Nonostante sia cosa ovvia, di questi tempi è forse utile ribadire che la Libia così come tutti gli altri Paesi da cui provengono i migranti non fanno parte dell’area Schengen. E inoltre il Trattato, aprendo le frontiere interne degli Stati europei, aveva come obiettivo il rafforzamento di quelle esterne prevedendo una maggior cooperazione tra le forze di polizia europee. Mina Andreeva, portavoca della Commissione europea, dopo le dichiarazioni di Londra e l’evidente confusione creata intorno al Trattato ha dovuto precisare che i migranti "non sono cittadini Ue con il diritto alla libera circolazione. Sono persone che scappano dalla guerra, i cui diritti sono garantiti dal diritto internazionale, in cerca di prospettive economiche migliori per loro stesse e le loro famiglie". Il Trattato di Schengen quindi non c’entra niente. Più giustificate dal punto di vista prettamente italiano sono invece le critiche al regolamento di Dublino. Questo infatti ha stabilito che lo Stato membro competente all'esame della domanda d'asilo del migrante sia lo Stato in cui il richiedente asilo ha fatto il proprio ingresso nell’Unione Europea, lasciando così all’Italia il peso economico e gestionale dell’accoglienza delle domande d’asilo. Ma questo è un altro discorso.

Torniamo a Schengen. Appurato quindi che non è il responsabile dell’arrivo di migliaia di migranti dell’Africa cerchiamo di capire quali sarebbero le conseguenze di un’eventuale abolizione. Il diritto alla libera circolazione dei cittadini europei è parte integrante del mercato unico nato per stimolare la crescita economica dell’Europa dando alle persone la possibilità di viaggiare, acquistare e lavorare all’interno dei confini europei. La circolazione dei cittadini rappresenta per i Paesi europei una maggior ricchezza in termini puramente economici, ma anche intellettuali, di cervelli e talenti che possono studiare, viaggiare, conoscere e mettersi al servizio della crescita di uno o più Paesi.

Il Guardian ha rivelato che il Governo di Londra, nonostante la recente presa di posizione, considera una parte della crescita del PIL britannico legata ai migranti che lavorano e studiano nel Paese.

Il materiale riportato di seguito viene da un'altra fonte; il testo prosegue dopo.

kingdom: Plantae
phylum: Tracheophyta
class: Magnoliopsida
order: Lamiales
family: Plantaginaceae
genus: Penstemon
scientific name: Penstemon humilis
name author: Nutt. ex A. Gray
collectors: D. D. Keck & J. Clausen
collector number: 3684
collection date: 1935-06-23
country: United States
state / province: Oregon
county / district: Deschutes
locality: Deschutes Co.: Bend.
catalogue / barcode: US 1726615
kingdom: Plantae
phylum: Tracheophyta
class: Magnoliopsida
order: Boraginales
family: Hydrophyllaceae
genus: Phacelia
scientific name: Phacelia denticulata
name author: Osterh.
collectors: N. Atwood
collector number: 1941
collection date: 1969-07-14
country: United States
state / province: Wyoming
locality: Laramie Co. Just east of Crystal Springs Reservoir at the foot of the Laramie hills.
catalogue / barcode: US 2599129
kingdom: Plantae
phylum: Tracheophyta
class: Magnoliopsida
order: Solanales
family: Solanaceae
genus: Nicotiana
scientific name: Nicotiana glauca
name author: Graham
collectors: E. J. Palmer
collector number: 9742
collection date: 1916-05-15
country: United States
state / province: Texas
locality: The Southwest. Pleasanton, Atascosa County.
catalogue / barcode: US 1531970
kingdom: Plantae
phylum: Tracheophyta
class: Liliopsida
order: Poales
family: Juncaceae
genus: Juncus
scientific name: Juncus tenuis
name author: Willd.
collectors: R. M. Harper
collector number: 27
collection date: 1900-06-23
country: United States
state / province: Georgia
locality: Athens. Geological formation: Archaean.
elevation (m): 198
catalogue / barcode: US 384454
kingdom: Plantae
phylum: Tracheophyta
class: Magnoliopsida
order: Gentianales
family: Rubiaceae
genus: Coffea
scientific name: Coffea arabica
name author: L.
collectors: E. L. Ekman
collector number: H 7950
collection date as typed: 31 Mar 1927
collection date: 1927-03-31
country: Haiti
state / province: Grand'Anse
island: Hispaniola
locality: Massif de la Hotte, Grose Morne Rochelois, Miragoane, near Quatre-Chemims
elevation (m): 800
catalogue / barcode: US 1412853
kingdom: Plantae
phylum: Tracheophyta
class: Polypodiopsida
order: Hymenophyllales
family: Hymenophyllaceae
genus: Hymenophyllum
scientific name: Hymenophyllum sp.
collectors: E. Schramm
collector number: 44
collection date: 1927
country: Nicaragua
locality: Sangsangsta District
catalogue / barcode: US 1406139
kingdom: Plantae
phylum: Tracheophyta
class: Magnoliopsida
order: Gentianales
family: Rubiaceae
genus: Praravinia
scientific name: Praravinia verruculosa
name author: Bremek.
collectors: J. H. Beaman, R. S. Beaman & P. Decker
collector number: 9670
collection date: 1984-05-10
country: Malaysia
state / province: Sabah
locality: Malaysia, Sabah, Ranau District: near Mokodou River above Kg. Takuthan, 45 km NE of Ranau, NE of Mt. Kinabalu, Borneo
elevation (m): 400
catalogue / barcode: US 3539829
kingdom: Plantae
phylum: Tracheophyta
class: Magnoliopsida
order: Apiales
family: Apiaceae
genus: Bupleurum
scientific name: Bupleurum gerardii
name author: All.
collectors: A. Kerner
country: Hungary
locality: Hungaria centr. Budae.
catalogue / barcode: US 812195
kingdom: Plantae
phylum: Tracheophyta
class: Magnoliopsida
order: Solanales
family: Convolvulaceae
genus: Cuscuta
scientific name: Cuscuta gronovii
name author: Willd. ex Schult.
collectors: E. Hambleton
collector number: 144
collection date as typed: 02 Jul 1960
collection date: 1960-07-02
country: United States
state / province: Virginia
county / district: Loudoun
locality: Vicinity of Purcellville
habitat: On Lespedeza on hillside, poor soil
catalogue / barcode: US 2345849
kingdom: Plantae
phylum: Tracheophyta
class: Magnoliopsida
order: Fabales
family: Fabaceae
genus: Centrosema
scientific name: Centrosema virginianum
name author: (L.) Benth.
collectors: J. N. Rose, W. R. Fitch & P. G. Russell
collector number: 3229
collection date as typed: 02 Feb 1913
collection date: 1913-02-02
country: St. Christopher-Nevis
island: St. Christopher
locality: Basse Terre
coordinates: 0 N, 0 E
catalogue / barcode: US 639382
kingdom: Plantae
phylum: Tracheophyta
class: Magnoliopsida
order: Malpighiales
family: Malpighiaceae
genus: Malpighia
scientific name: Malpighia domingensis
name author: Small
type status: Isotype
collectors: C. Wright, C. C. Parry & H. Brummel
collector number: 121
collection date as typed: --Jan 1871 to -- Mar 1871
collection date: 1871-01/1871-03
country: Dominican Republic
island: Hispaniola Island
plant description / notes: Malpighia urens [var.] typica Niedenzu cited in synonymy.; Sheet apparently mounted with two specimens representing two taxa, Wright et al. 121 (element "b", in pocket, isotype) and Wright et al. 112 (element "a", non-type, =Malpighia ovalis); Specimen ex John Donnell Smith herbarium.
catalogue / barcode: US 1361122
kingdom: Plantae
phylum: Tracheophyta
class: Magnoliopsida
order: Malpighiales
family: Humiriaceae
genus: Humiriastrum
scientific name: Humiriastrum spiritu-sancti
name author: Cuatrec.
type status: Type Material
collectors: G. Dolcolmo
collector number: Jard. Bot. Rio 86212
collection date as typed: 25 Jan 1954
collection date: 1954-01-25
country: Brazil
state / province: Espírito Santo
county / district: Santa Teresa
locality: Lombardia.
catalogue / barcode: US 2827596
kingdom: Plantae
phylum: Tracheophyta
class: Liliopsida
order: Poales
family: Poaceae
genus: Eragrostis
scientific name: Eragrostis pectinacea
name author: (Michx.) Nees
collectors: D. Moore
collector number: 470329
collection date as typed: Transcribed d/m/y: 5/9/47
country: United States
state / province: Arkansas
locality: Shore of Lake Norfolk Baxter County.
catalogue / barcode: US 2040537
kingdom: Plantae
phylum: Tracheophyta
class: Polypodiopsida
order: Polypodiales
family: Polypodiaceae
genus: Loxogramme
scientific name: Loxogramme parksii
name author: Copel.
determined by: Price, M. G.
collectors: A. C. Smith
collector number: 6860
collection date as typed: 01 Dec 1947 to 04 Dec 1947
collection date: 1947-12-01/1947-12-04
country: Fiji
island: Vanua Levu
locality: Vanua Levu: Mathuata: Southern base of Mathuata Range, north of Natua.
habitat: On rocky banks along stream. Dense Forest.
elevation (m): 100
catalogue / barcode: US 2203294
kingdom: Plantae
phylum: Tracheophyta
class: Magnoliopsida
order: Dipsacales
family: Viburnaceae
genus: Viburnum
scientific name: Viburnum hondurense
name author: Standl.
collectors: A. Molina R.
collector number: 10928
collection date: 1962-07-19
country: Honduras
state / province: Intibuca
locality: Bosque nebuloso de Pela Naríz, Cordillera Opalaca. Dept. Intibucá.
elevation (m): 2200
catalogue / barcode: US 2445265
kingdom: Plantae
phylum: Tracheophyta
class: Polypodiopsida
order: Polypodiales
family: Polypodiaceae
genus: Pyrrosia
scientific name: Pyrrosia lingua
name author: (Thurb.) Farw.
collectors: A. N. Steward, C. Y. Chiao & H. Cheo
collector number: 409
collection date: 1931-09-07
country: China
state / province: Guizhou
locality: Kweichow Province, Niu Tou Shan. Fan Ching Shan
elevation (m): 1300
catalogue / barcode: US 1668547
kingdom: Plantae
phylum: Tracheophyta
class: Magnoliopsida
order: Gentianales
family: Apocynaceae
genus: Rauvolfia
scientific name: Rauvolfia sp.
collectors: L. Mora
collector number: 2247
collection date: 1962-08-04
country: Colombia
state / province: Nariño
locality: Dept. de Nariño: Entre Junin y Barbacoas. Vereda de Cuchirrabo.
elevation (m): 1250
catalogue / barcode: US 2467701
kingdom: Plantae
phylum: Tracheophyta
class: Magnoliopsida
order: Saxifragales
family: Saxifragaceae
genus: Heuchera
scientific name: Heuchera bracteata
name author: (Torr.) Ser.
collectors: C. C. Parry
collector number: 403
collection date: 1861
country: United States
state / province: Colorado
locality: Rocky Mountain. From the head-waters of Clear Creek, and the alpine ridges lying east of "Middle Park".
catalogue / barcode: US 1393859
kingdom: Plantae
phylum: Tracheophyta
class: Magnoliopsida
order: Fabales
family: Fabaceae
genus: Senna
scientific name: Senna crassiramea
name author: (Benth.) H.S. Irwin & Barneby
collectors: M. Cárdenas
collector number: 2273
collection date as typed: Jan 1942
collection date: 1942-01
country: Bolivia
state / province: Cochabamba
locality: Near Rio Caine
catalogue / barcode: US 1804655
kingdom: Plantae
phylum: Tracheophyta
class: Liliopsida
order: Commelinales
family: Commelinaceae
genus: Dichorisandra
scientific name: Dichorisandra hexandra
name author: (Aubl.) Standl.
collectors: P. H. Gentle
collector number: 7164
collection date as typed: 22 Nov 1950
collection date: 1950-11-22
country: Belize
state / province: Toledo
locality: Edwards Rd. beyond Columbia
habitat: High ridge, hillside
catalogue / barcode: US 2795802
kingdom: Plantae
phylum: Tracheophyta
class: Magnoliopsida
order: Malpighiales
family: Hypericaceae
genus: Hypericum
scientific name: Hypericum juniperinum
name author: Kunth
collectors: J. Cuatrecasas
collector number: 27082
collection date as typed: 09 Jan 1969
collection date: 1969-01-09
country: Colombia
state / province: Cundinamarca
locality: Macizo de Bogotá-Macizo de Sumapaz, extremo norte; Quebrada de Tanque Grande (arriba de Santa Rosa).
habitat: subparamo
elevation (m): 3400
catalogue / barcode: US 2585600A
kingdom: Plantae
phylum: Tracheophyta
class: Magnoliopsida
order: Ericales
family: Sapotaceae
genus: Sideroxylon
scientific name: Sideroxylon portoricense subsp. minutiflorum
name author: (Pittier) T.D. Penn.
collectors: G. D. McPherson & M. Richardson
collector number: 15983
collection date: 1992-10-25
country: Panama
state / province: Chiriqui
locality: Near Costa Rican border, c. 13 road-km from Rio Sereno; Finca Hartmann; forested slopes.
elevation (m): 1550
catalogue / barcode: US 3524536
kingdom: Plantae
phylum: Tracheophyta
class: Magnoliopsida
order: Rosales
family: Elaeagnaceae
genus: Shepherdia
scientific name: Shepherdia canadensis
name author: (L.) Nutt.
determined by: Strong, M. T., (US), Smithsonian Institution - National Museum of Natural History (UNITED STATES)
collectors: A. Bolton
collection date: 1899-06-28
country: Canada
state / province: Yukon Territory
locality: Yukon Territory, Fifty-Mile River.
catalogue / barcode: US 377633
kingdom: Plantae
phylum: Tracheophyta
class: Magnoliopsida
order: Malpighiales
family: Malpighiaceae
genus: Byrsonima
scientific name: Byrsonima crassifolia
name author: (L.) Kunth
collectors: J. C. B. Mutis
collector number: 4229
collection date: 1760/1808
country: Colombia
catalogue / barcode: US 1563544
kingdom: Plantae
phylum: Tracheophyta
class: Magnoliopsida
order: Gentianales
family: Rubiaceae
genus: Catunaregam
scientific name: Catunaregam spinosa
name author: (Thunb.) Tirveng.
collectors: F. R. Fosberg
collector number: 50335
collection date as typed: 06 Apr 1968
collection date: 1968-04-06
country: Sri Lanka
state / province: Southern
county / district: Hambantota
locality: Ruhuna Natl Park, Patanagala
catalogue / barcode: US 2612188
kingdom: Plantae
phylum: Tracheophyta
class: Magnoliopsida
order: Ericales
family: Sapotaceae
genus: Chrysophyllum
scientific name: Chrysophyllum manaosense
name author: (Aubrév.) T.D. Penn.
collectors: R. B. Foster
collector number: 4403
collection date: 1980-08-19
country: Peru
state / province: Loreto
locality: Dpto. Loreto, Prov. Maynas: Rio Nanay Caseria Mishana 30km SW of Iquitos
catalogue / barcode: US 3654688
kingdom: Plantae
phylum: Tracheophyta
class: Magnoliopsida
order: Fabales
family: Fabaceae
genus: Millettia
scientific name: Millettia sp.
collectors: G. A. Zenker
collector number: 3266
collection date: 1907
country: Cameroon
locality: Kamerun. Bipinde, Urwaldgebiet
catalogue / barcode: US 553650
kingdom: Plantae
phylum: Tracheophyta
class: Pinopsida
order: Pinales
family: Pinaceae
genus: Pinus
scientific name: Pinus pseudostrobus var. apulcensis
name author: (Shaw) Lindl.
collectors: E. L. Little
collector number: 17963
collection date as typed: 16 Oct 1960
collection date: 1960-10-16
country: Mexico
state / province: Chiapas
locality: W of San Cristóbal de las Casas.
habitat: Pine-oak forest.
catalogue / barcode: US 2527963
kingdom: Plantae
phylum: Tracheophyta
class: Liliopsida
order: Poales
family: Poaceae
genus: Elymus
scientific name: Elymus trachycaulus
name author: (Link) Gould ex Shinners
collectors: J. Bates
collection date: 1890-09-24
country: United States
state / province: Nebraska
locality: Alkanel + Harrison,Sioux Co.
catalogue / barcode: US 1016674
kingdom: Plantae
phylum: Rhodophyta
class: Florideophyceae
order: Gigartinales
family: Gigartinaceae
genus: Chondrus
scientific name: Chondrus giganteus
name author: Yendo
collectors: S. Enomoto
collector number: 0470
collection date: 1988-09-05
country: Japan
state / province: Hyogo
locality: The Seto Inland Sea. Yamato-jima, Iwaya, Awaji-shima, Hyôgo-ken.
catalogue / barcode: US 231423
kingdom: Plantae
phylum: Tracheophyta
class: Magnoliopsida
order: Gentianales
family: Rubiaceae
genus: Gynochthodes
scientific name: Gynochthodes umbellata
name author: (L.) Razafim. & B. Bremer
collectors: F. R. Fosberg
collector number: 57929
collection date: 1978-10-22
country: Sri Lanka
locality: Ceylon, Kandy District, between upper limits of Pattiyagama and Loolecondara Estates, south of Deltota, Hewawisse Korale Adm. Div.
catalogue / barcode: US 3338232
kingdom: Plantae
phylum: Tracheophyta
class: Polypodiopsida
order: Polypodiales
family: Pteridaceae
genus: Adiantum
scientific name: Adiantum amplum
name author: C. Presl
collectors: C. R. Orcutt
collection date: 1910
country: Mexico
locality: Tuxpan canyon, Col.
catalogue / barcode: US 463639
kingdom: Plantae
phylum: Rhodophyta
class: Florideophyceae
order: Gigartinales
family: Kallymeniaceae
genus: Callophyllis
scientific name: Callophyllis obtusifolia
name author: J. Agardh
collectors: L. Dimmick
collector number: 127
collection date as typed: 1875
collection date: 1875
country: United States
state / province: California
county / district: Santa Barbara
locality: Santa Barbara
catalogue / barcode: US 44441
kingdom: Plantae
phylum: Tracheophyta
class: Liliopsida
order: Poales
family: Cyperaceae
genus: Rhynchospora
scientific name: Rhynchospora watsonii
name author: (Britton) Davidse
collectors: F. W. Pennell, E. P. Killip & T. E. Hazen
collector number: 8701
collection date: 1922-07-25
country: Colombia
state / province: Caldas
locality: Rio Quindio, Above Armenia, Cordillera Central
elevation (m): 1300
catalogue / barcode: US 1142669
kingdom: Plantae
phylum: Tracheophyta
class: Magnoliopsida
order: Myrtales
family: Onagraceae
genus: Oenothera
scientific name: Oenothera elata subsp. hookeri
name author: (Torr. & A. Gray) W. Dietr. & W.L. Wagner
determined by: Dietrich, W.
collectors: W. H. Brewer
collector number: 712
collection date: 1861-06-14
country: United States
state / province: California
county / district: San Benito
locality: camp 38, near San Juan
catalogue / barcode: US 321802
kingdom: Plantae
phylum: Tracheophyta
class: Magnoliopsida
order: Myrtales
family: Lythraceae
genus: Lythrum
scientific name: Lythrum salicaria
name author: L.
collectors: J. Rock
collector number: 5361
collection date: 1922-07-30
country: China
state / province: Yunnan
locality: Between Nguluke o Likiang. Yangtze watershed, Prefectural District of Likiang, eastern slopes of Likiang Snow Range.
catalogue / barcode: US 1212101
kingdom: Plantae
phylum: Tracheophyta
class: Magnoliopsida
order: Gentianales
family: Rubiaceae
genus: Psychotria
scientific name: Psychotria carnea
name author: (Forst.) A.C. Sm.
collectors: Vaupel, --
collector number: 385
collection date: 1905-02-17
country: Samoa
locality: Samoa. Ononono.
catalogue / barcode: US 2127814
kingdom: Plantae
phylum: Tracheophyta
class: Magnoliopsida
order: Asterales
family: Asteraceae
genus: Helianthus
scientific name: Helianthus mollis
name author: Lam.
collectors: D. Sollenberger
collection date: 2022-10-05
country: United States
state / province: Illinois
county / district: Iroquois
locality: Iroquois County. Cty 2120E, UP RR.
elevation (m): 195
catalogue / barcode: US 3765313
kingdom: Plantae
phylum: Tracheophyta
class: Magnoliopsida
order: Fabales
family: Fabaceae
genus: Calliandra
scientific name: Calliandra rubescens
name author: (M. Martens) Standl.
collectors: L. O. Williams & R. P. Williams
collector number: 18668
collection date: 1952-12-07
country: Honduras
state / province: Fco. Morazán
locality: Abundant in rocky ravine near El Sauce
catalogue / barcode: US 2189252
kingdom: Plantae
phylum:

Un giovane che entra in un Paese europeo grazie a Schengen produce valore aggiunto in termini di contributi e tasse. E certamente pesa sulle casse del sistema sanitario o assistenziale meno di un anziano locale. Ai lavoratori si aggiungono gli studenti universitari o post-laurea pronti con valigia in mano e portafogli pieno per pagare costosi master o corsi di specializzazione aiutando a tenere a galla i vari sistemi scolastici.

Infine, alla questione puramente economica si aggiunge quella politica. Il principio di libera circolazione di cittadini e del mercato unico europeo sono alla base dell’esistenza stessa dell’Europa. Questa, pensata come gli Stati Uniti d’Europa, come territorio in cui merci, persone e ricchezza si potessero muovere liberamente all’interno di una vera Unione, rischia di essere smantellata dalla paura e dall’ignoranza dei suoi stessi cittadini.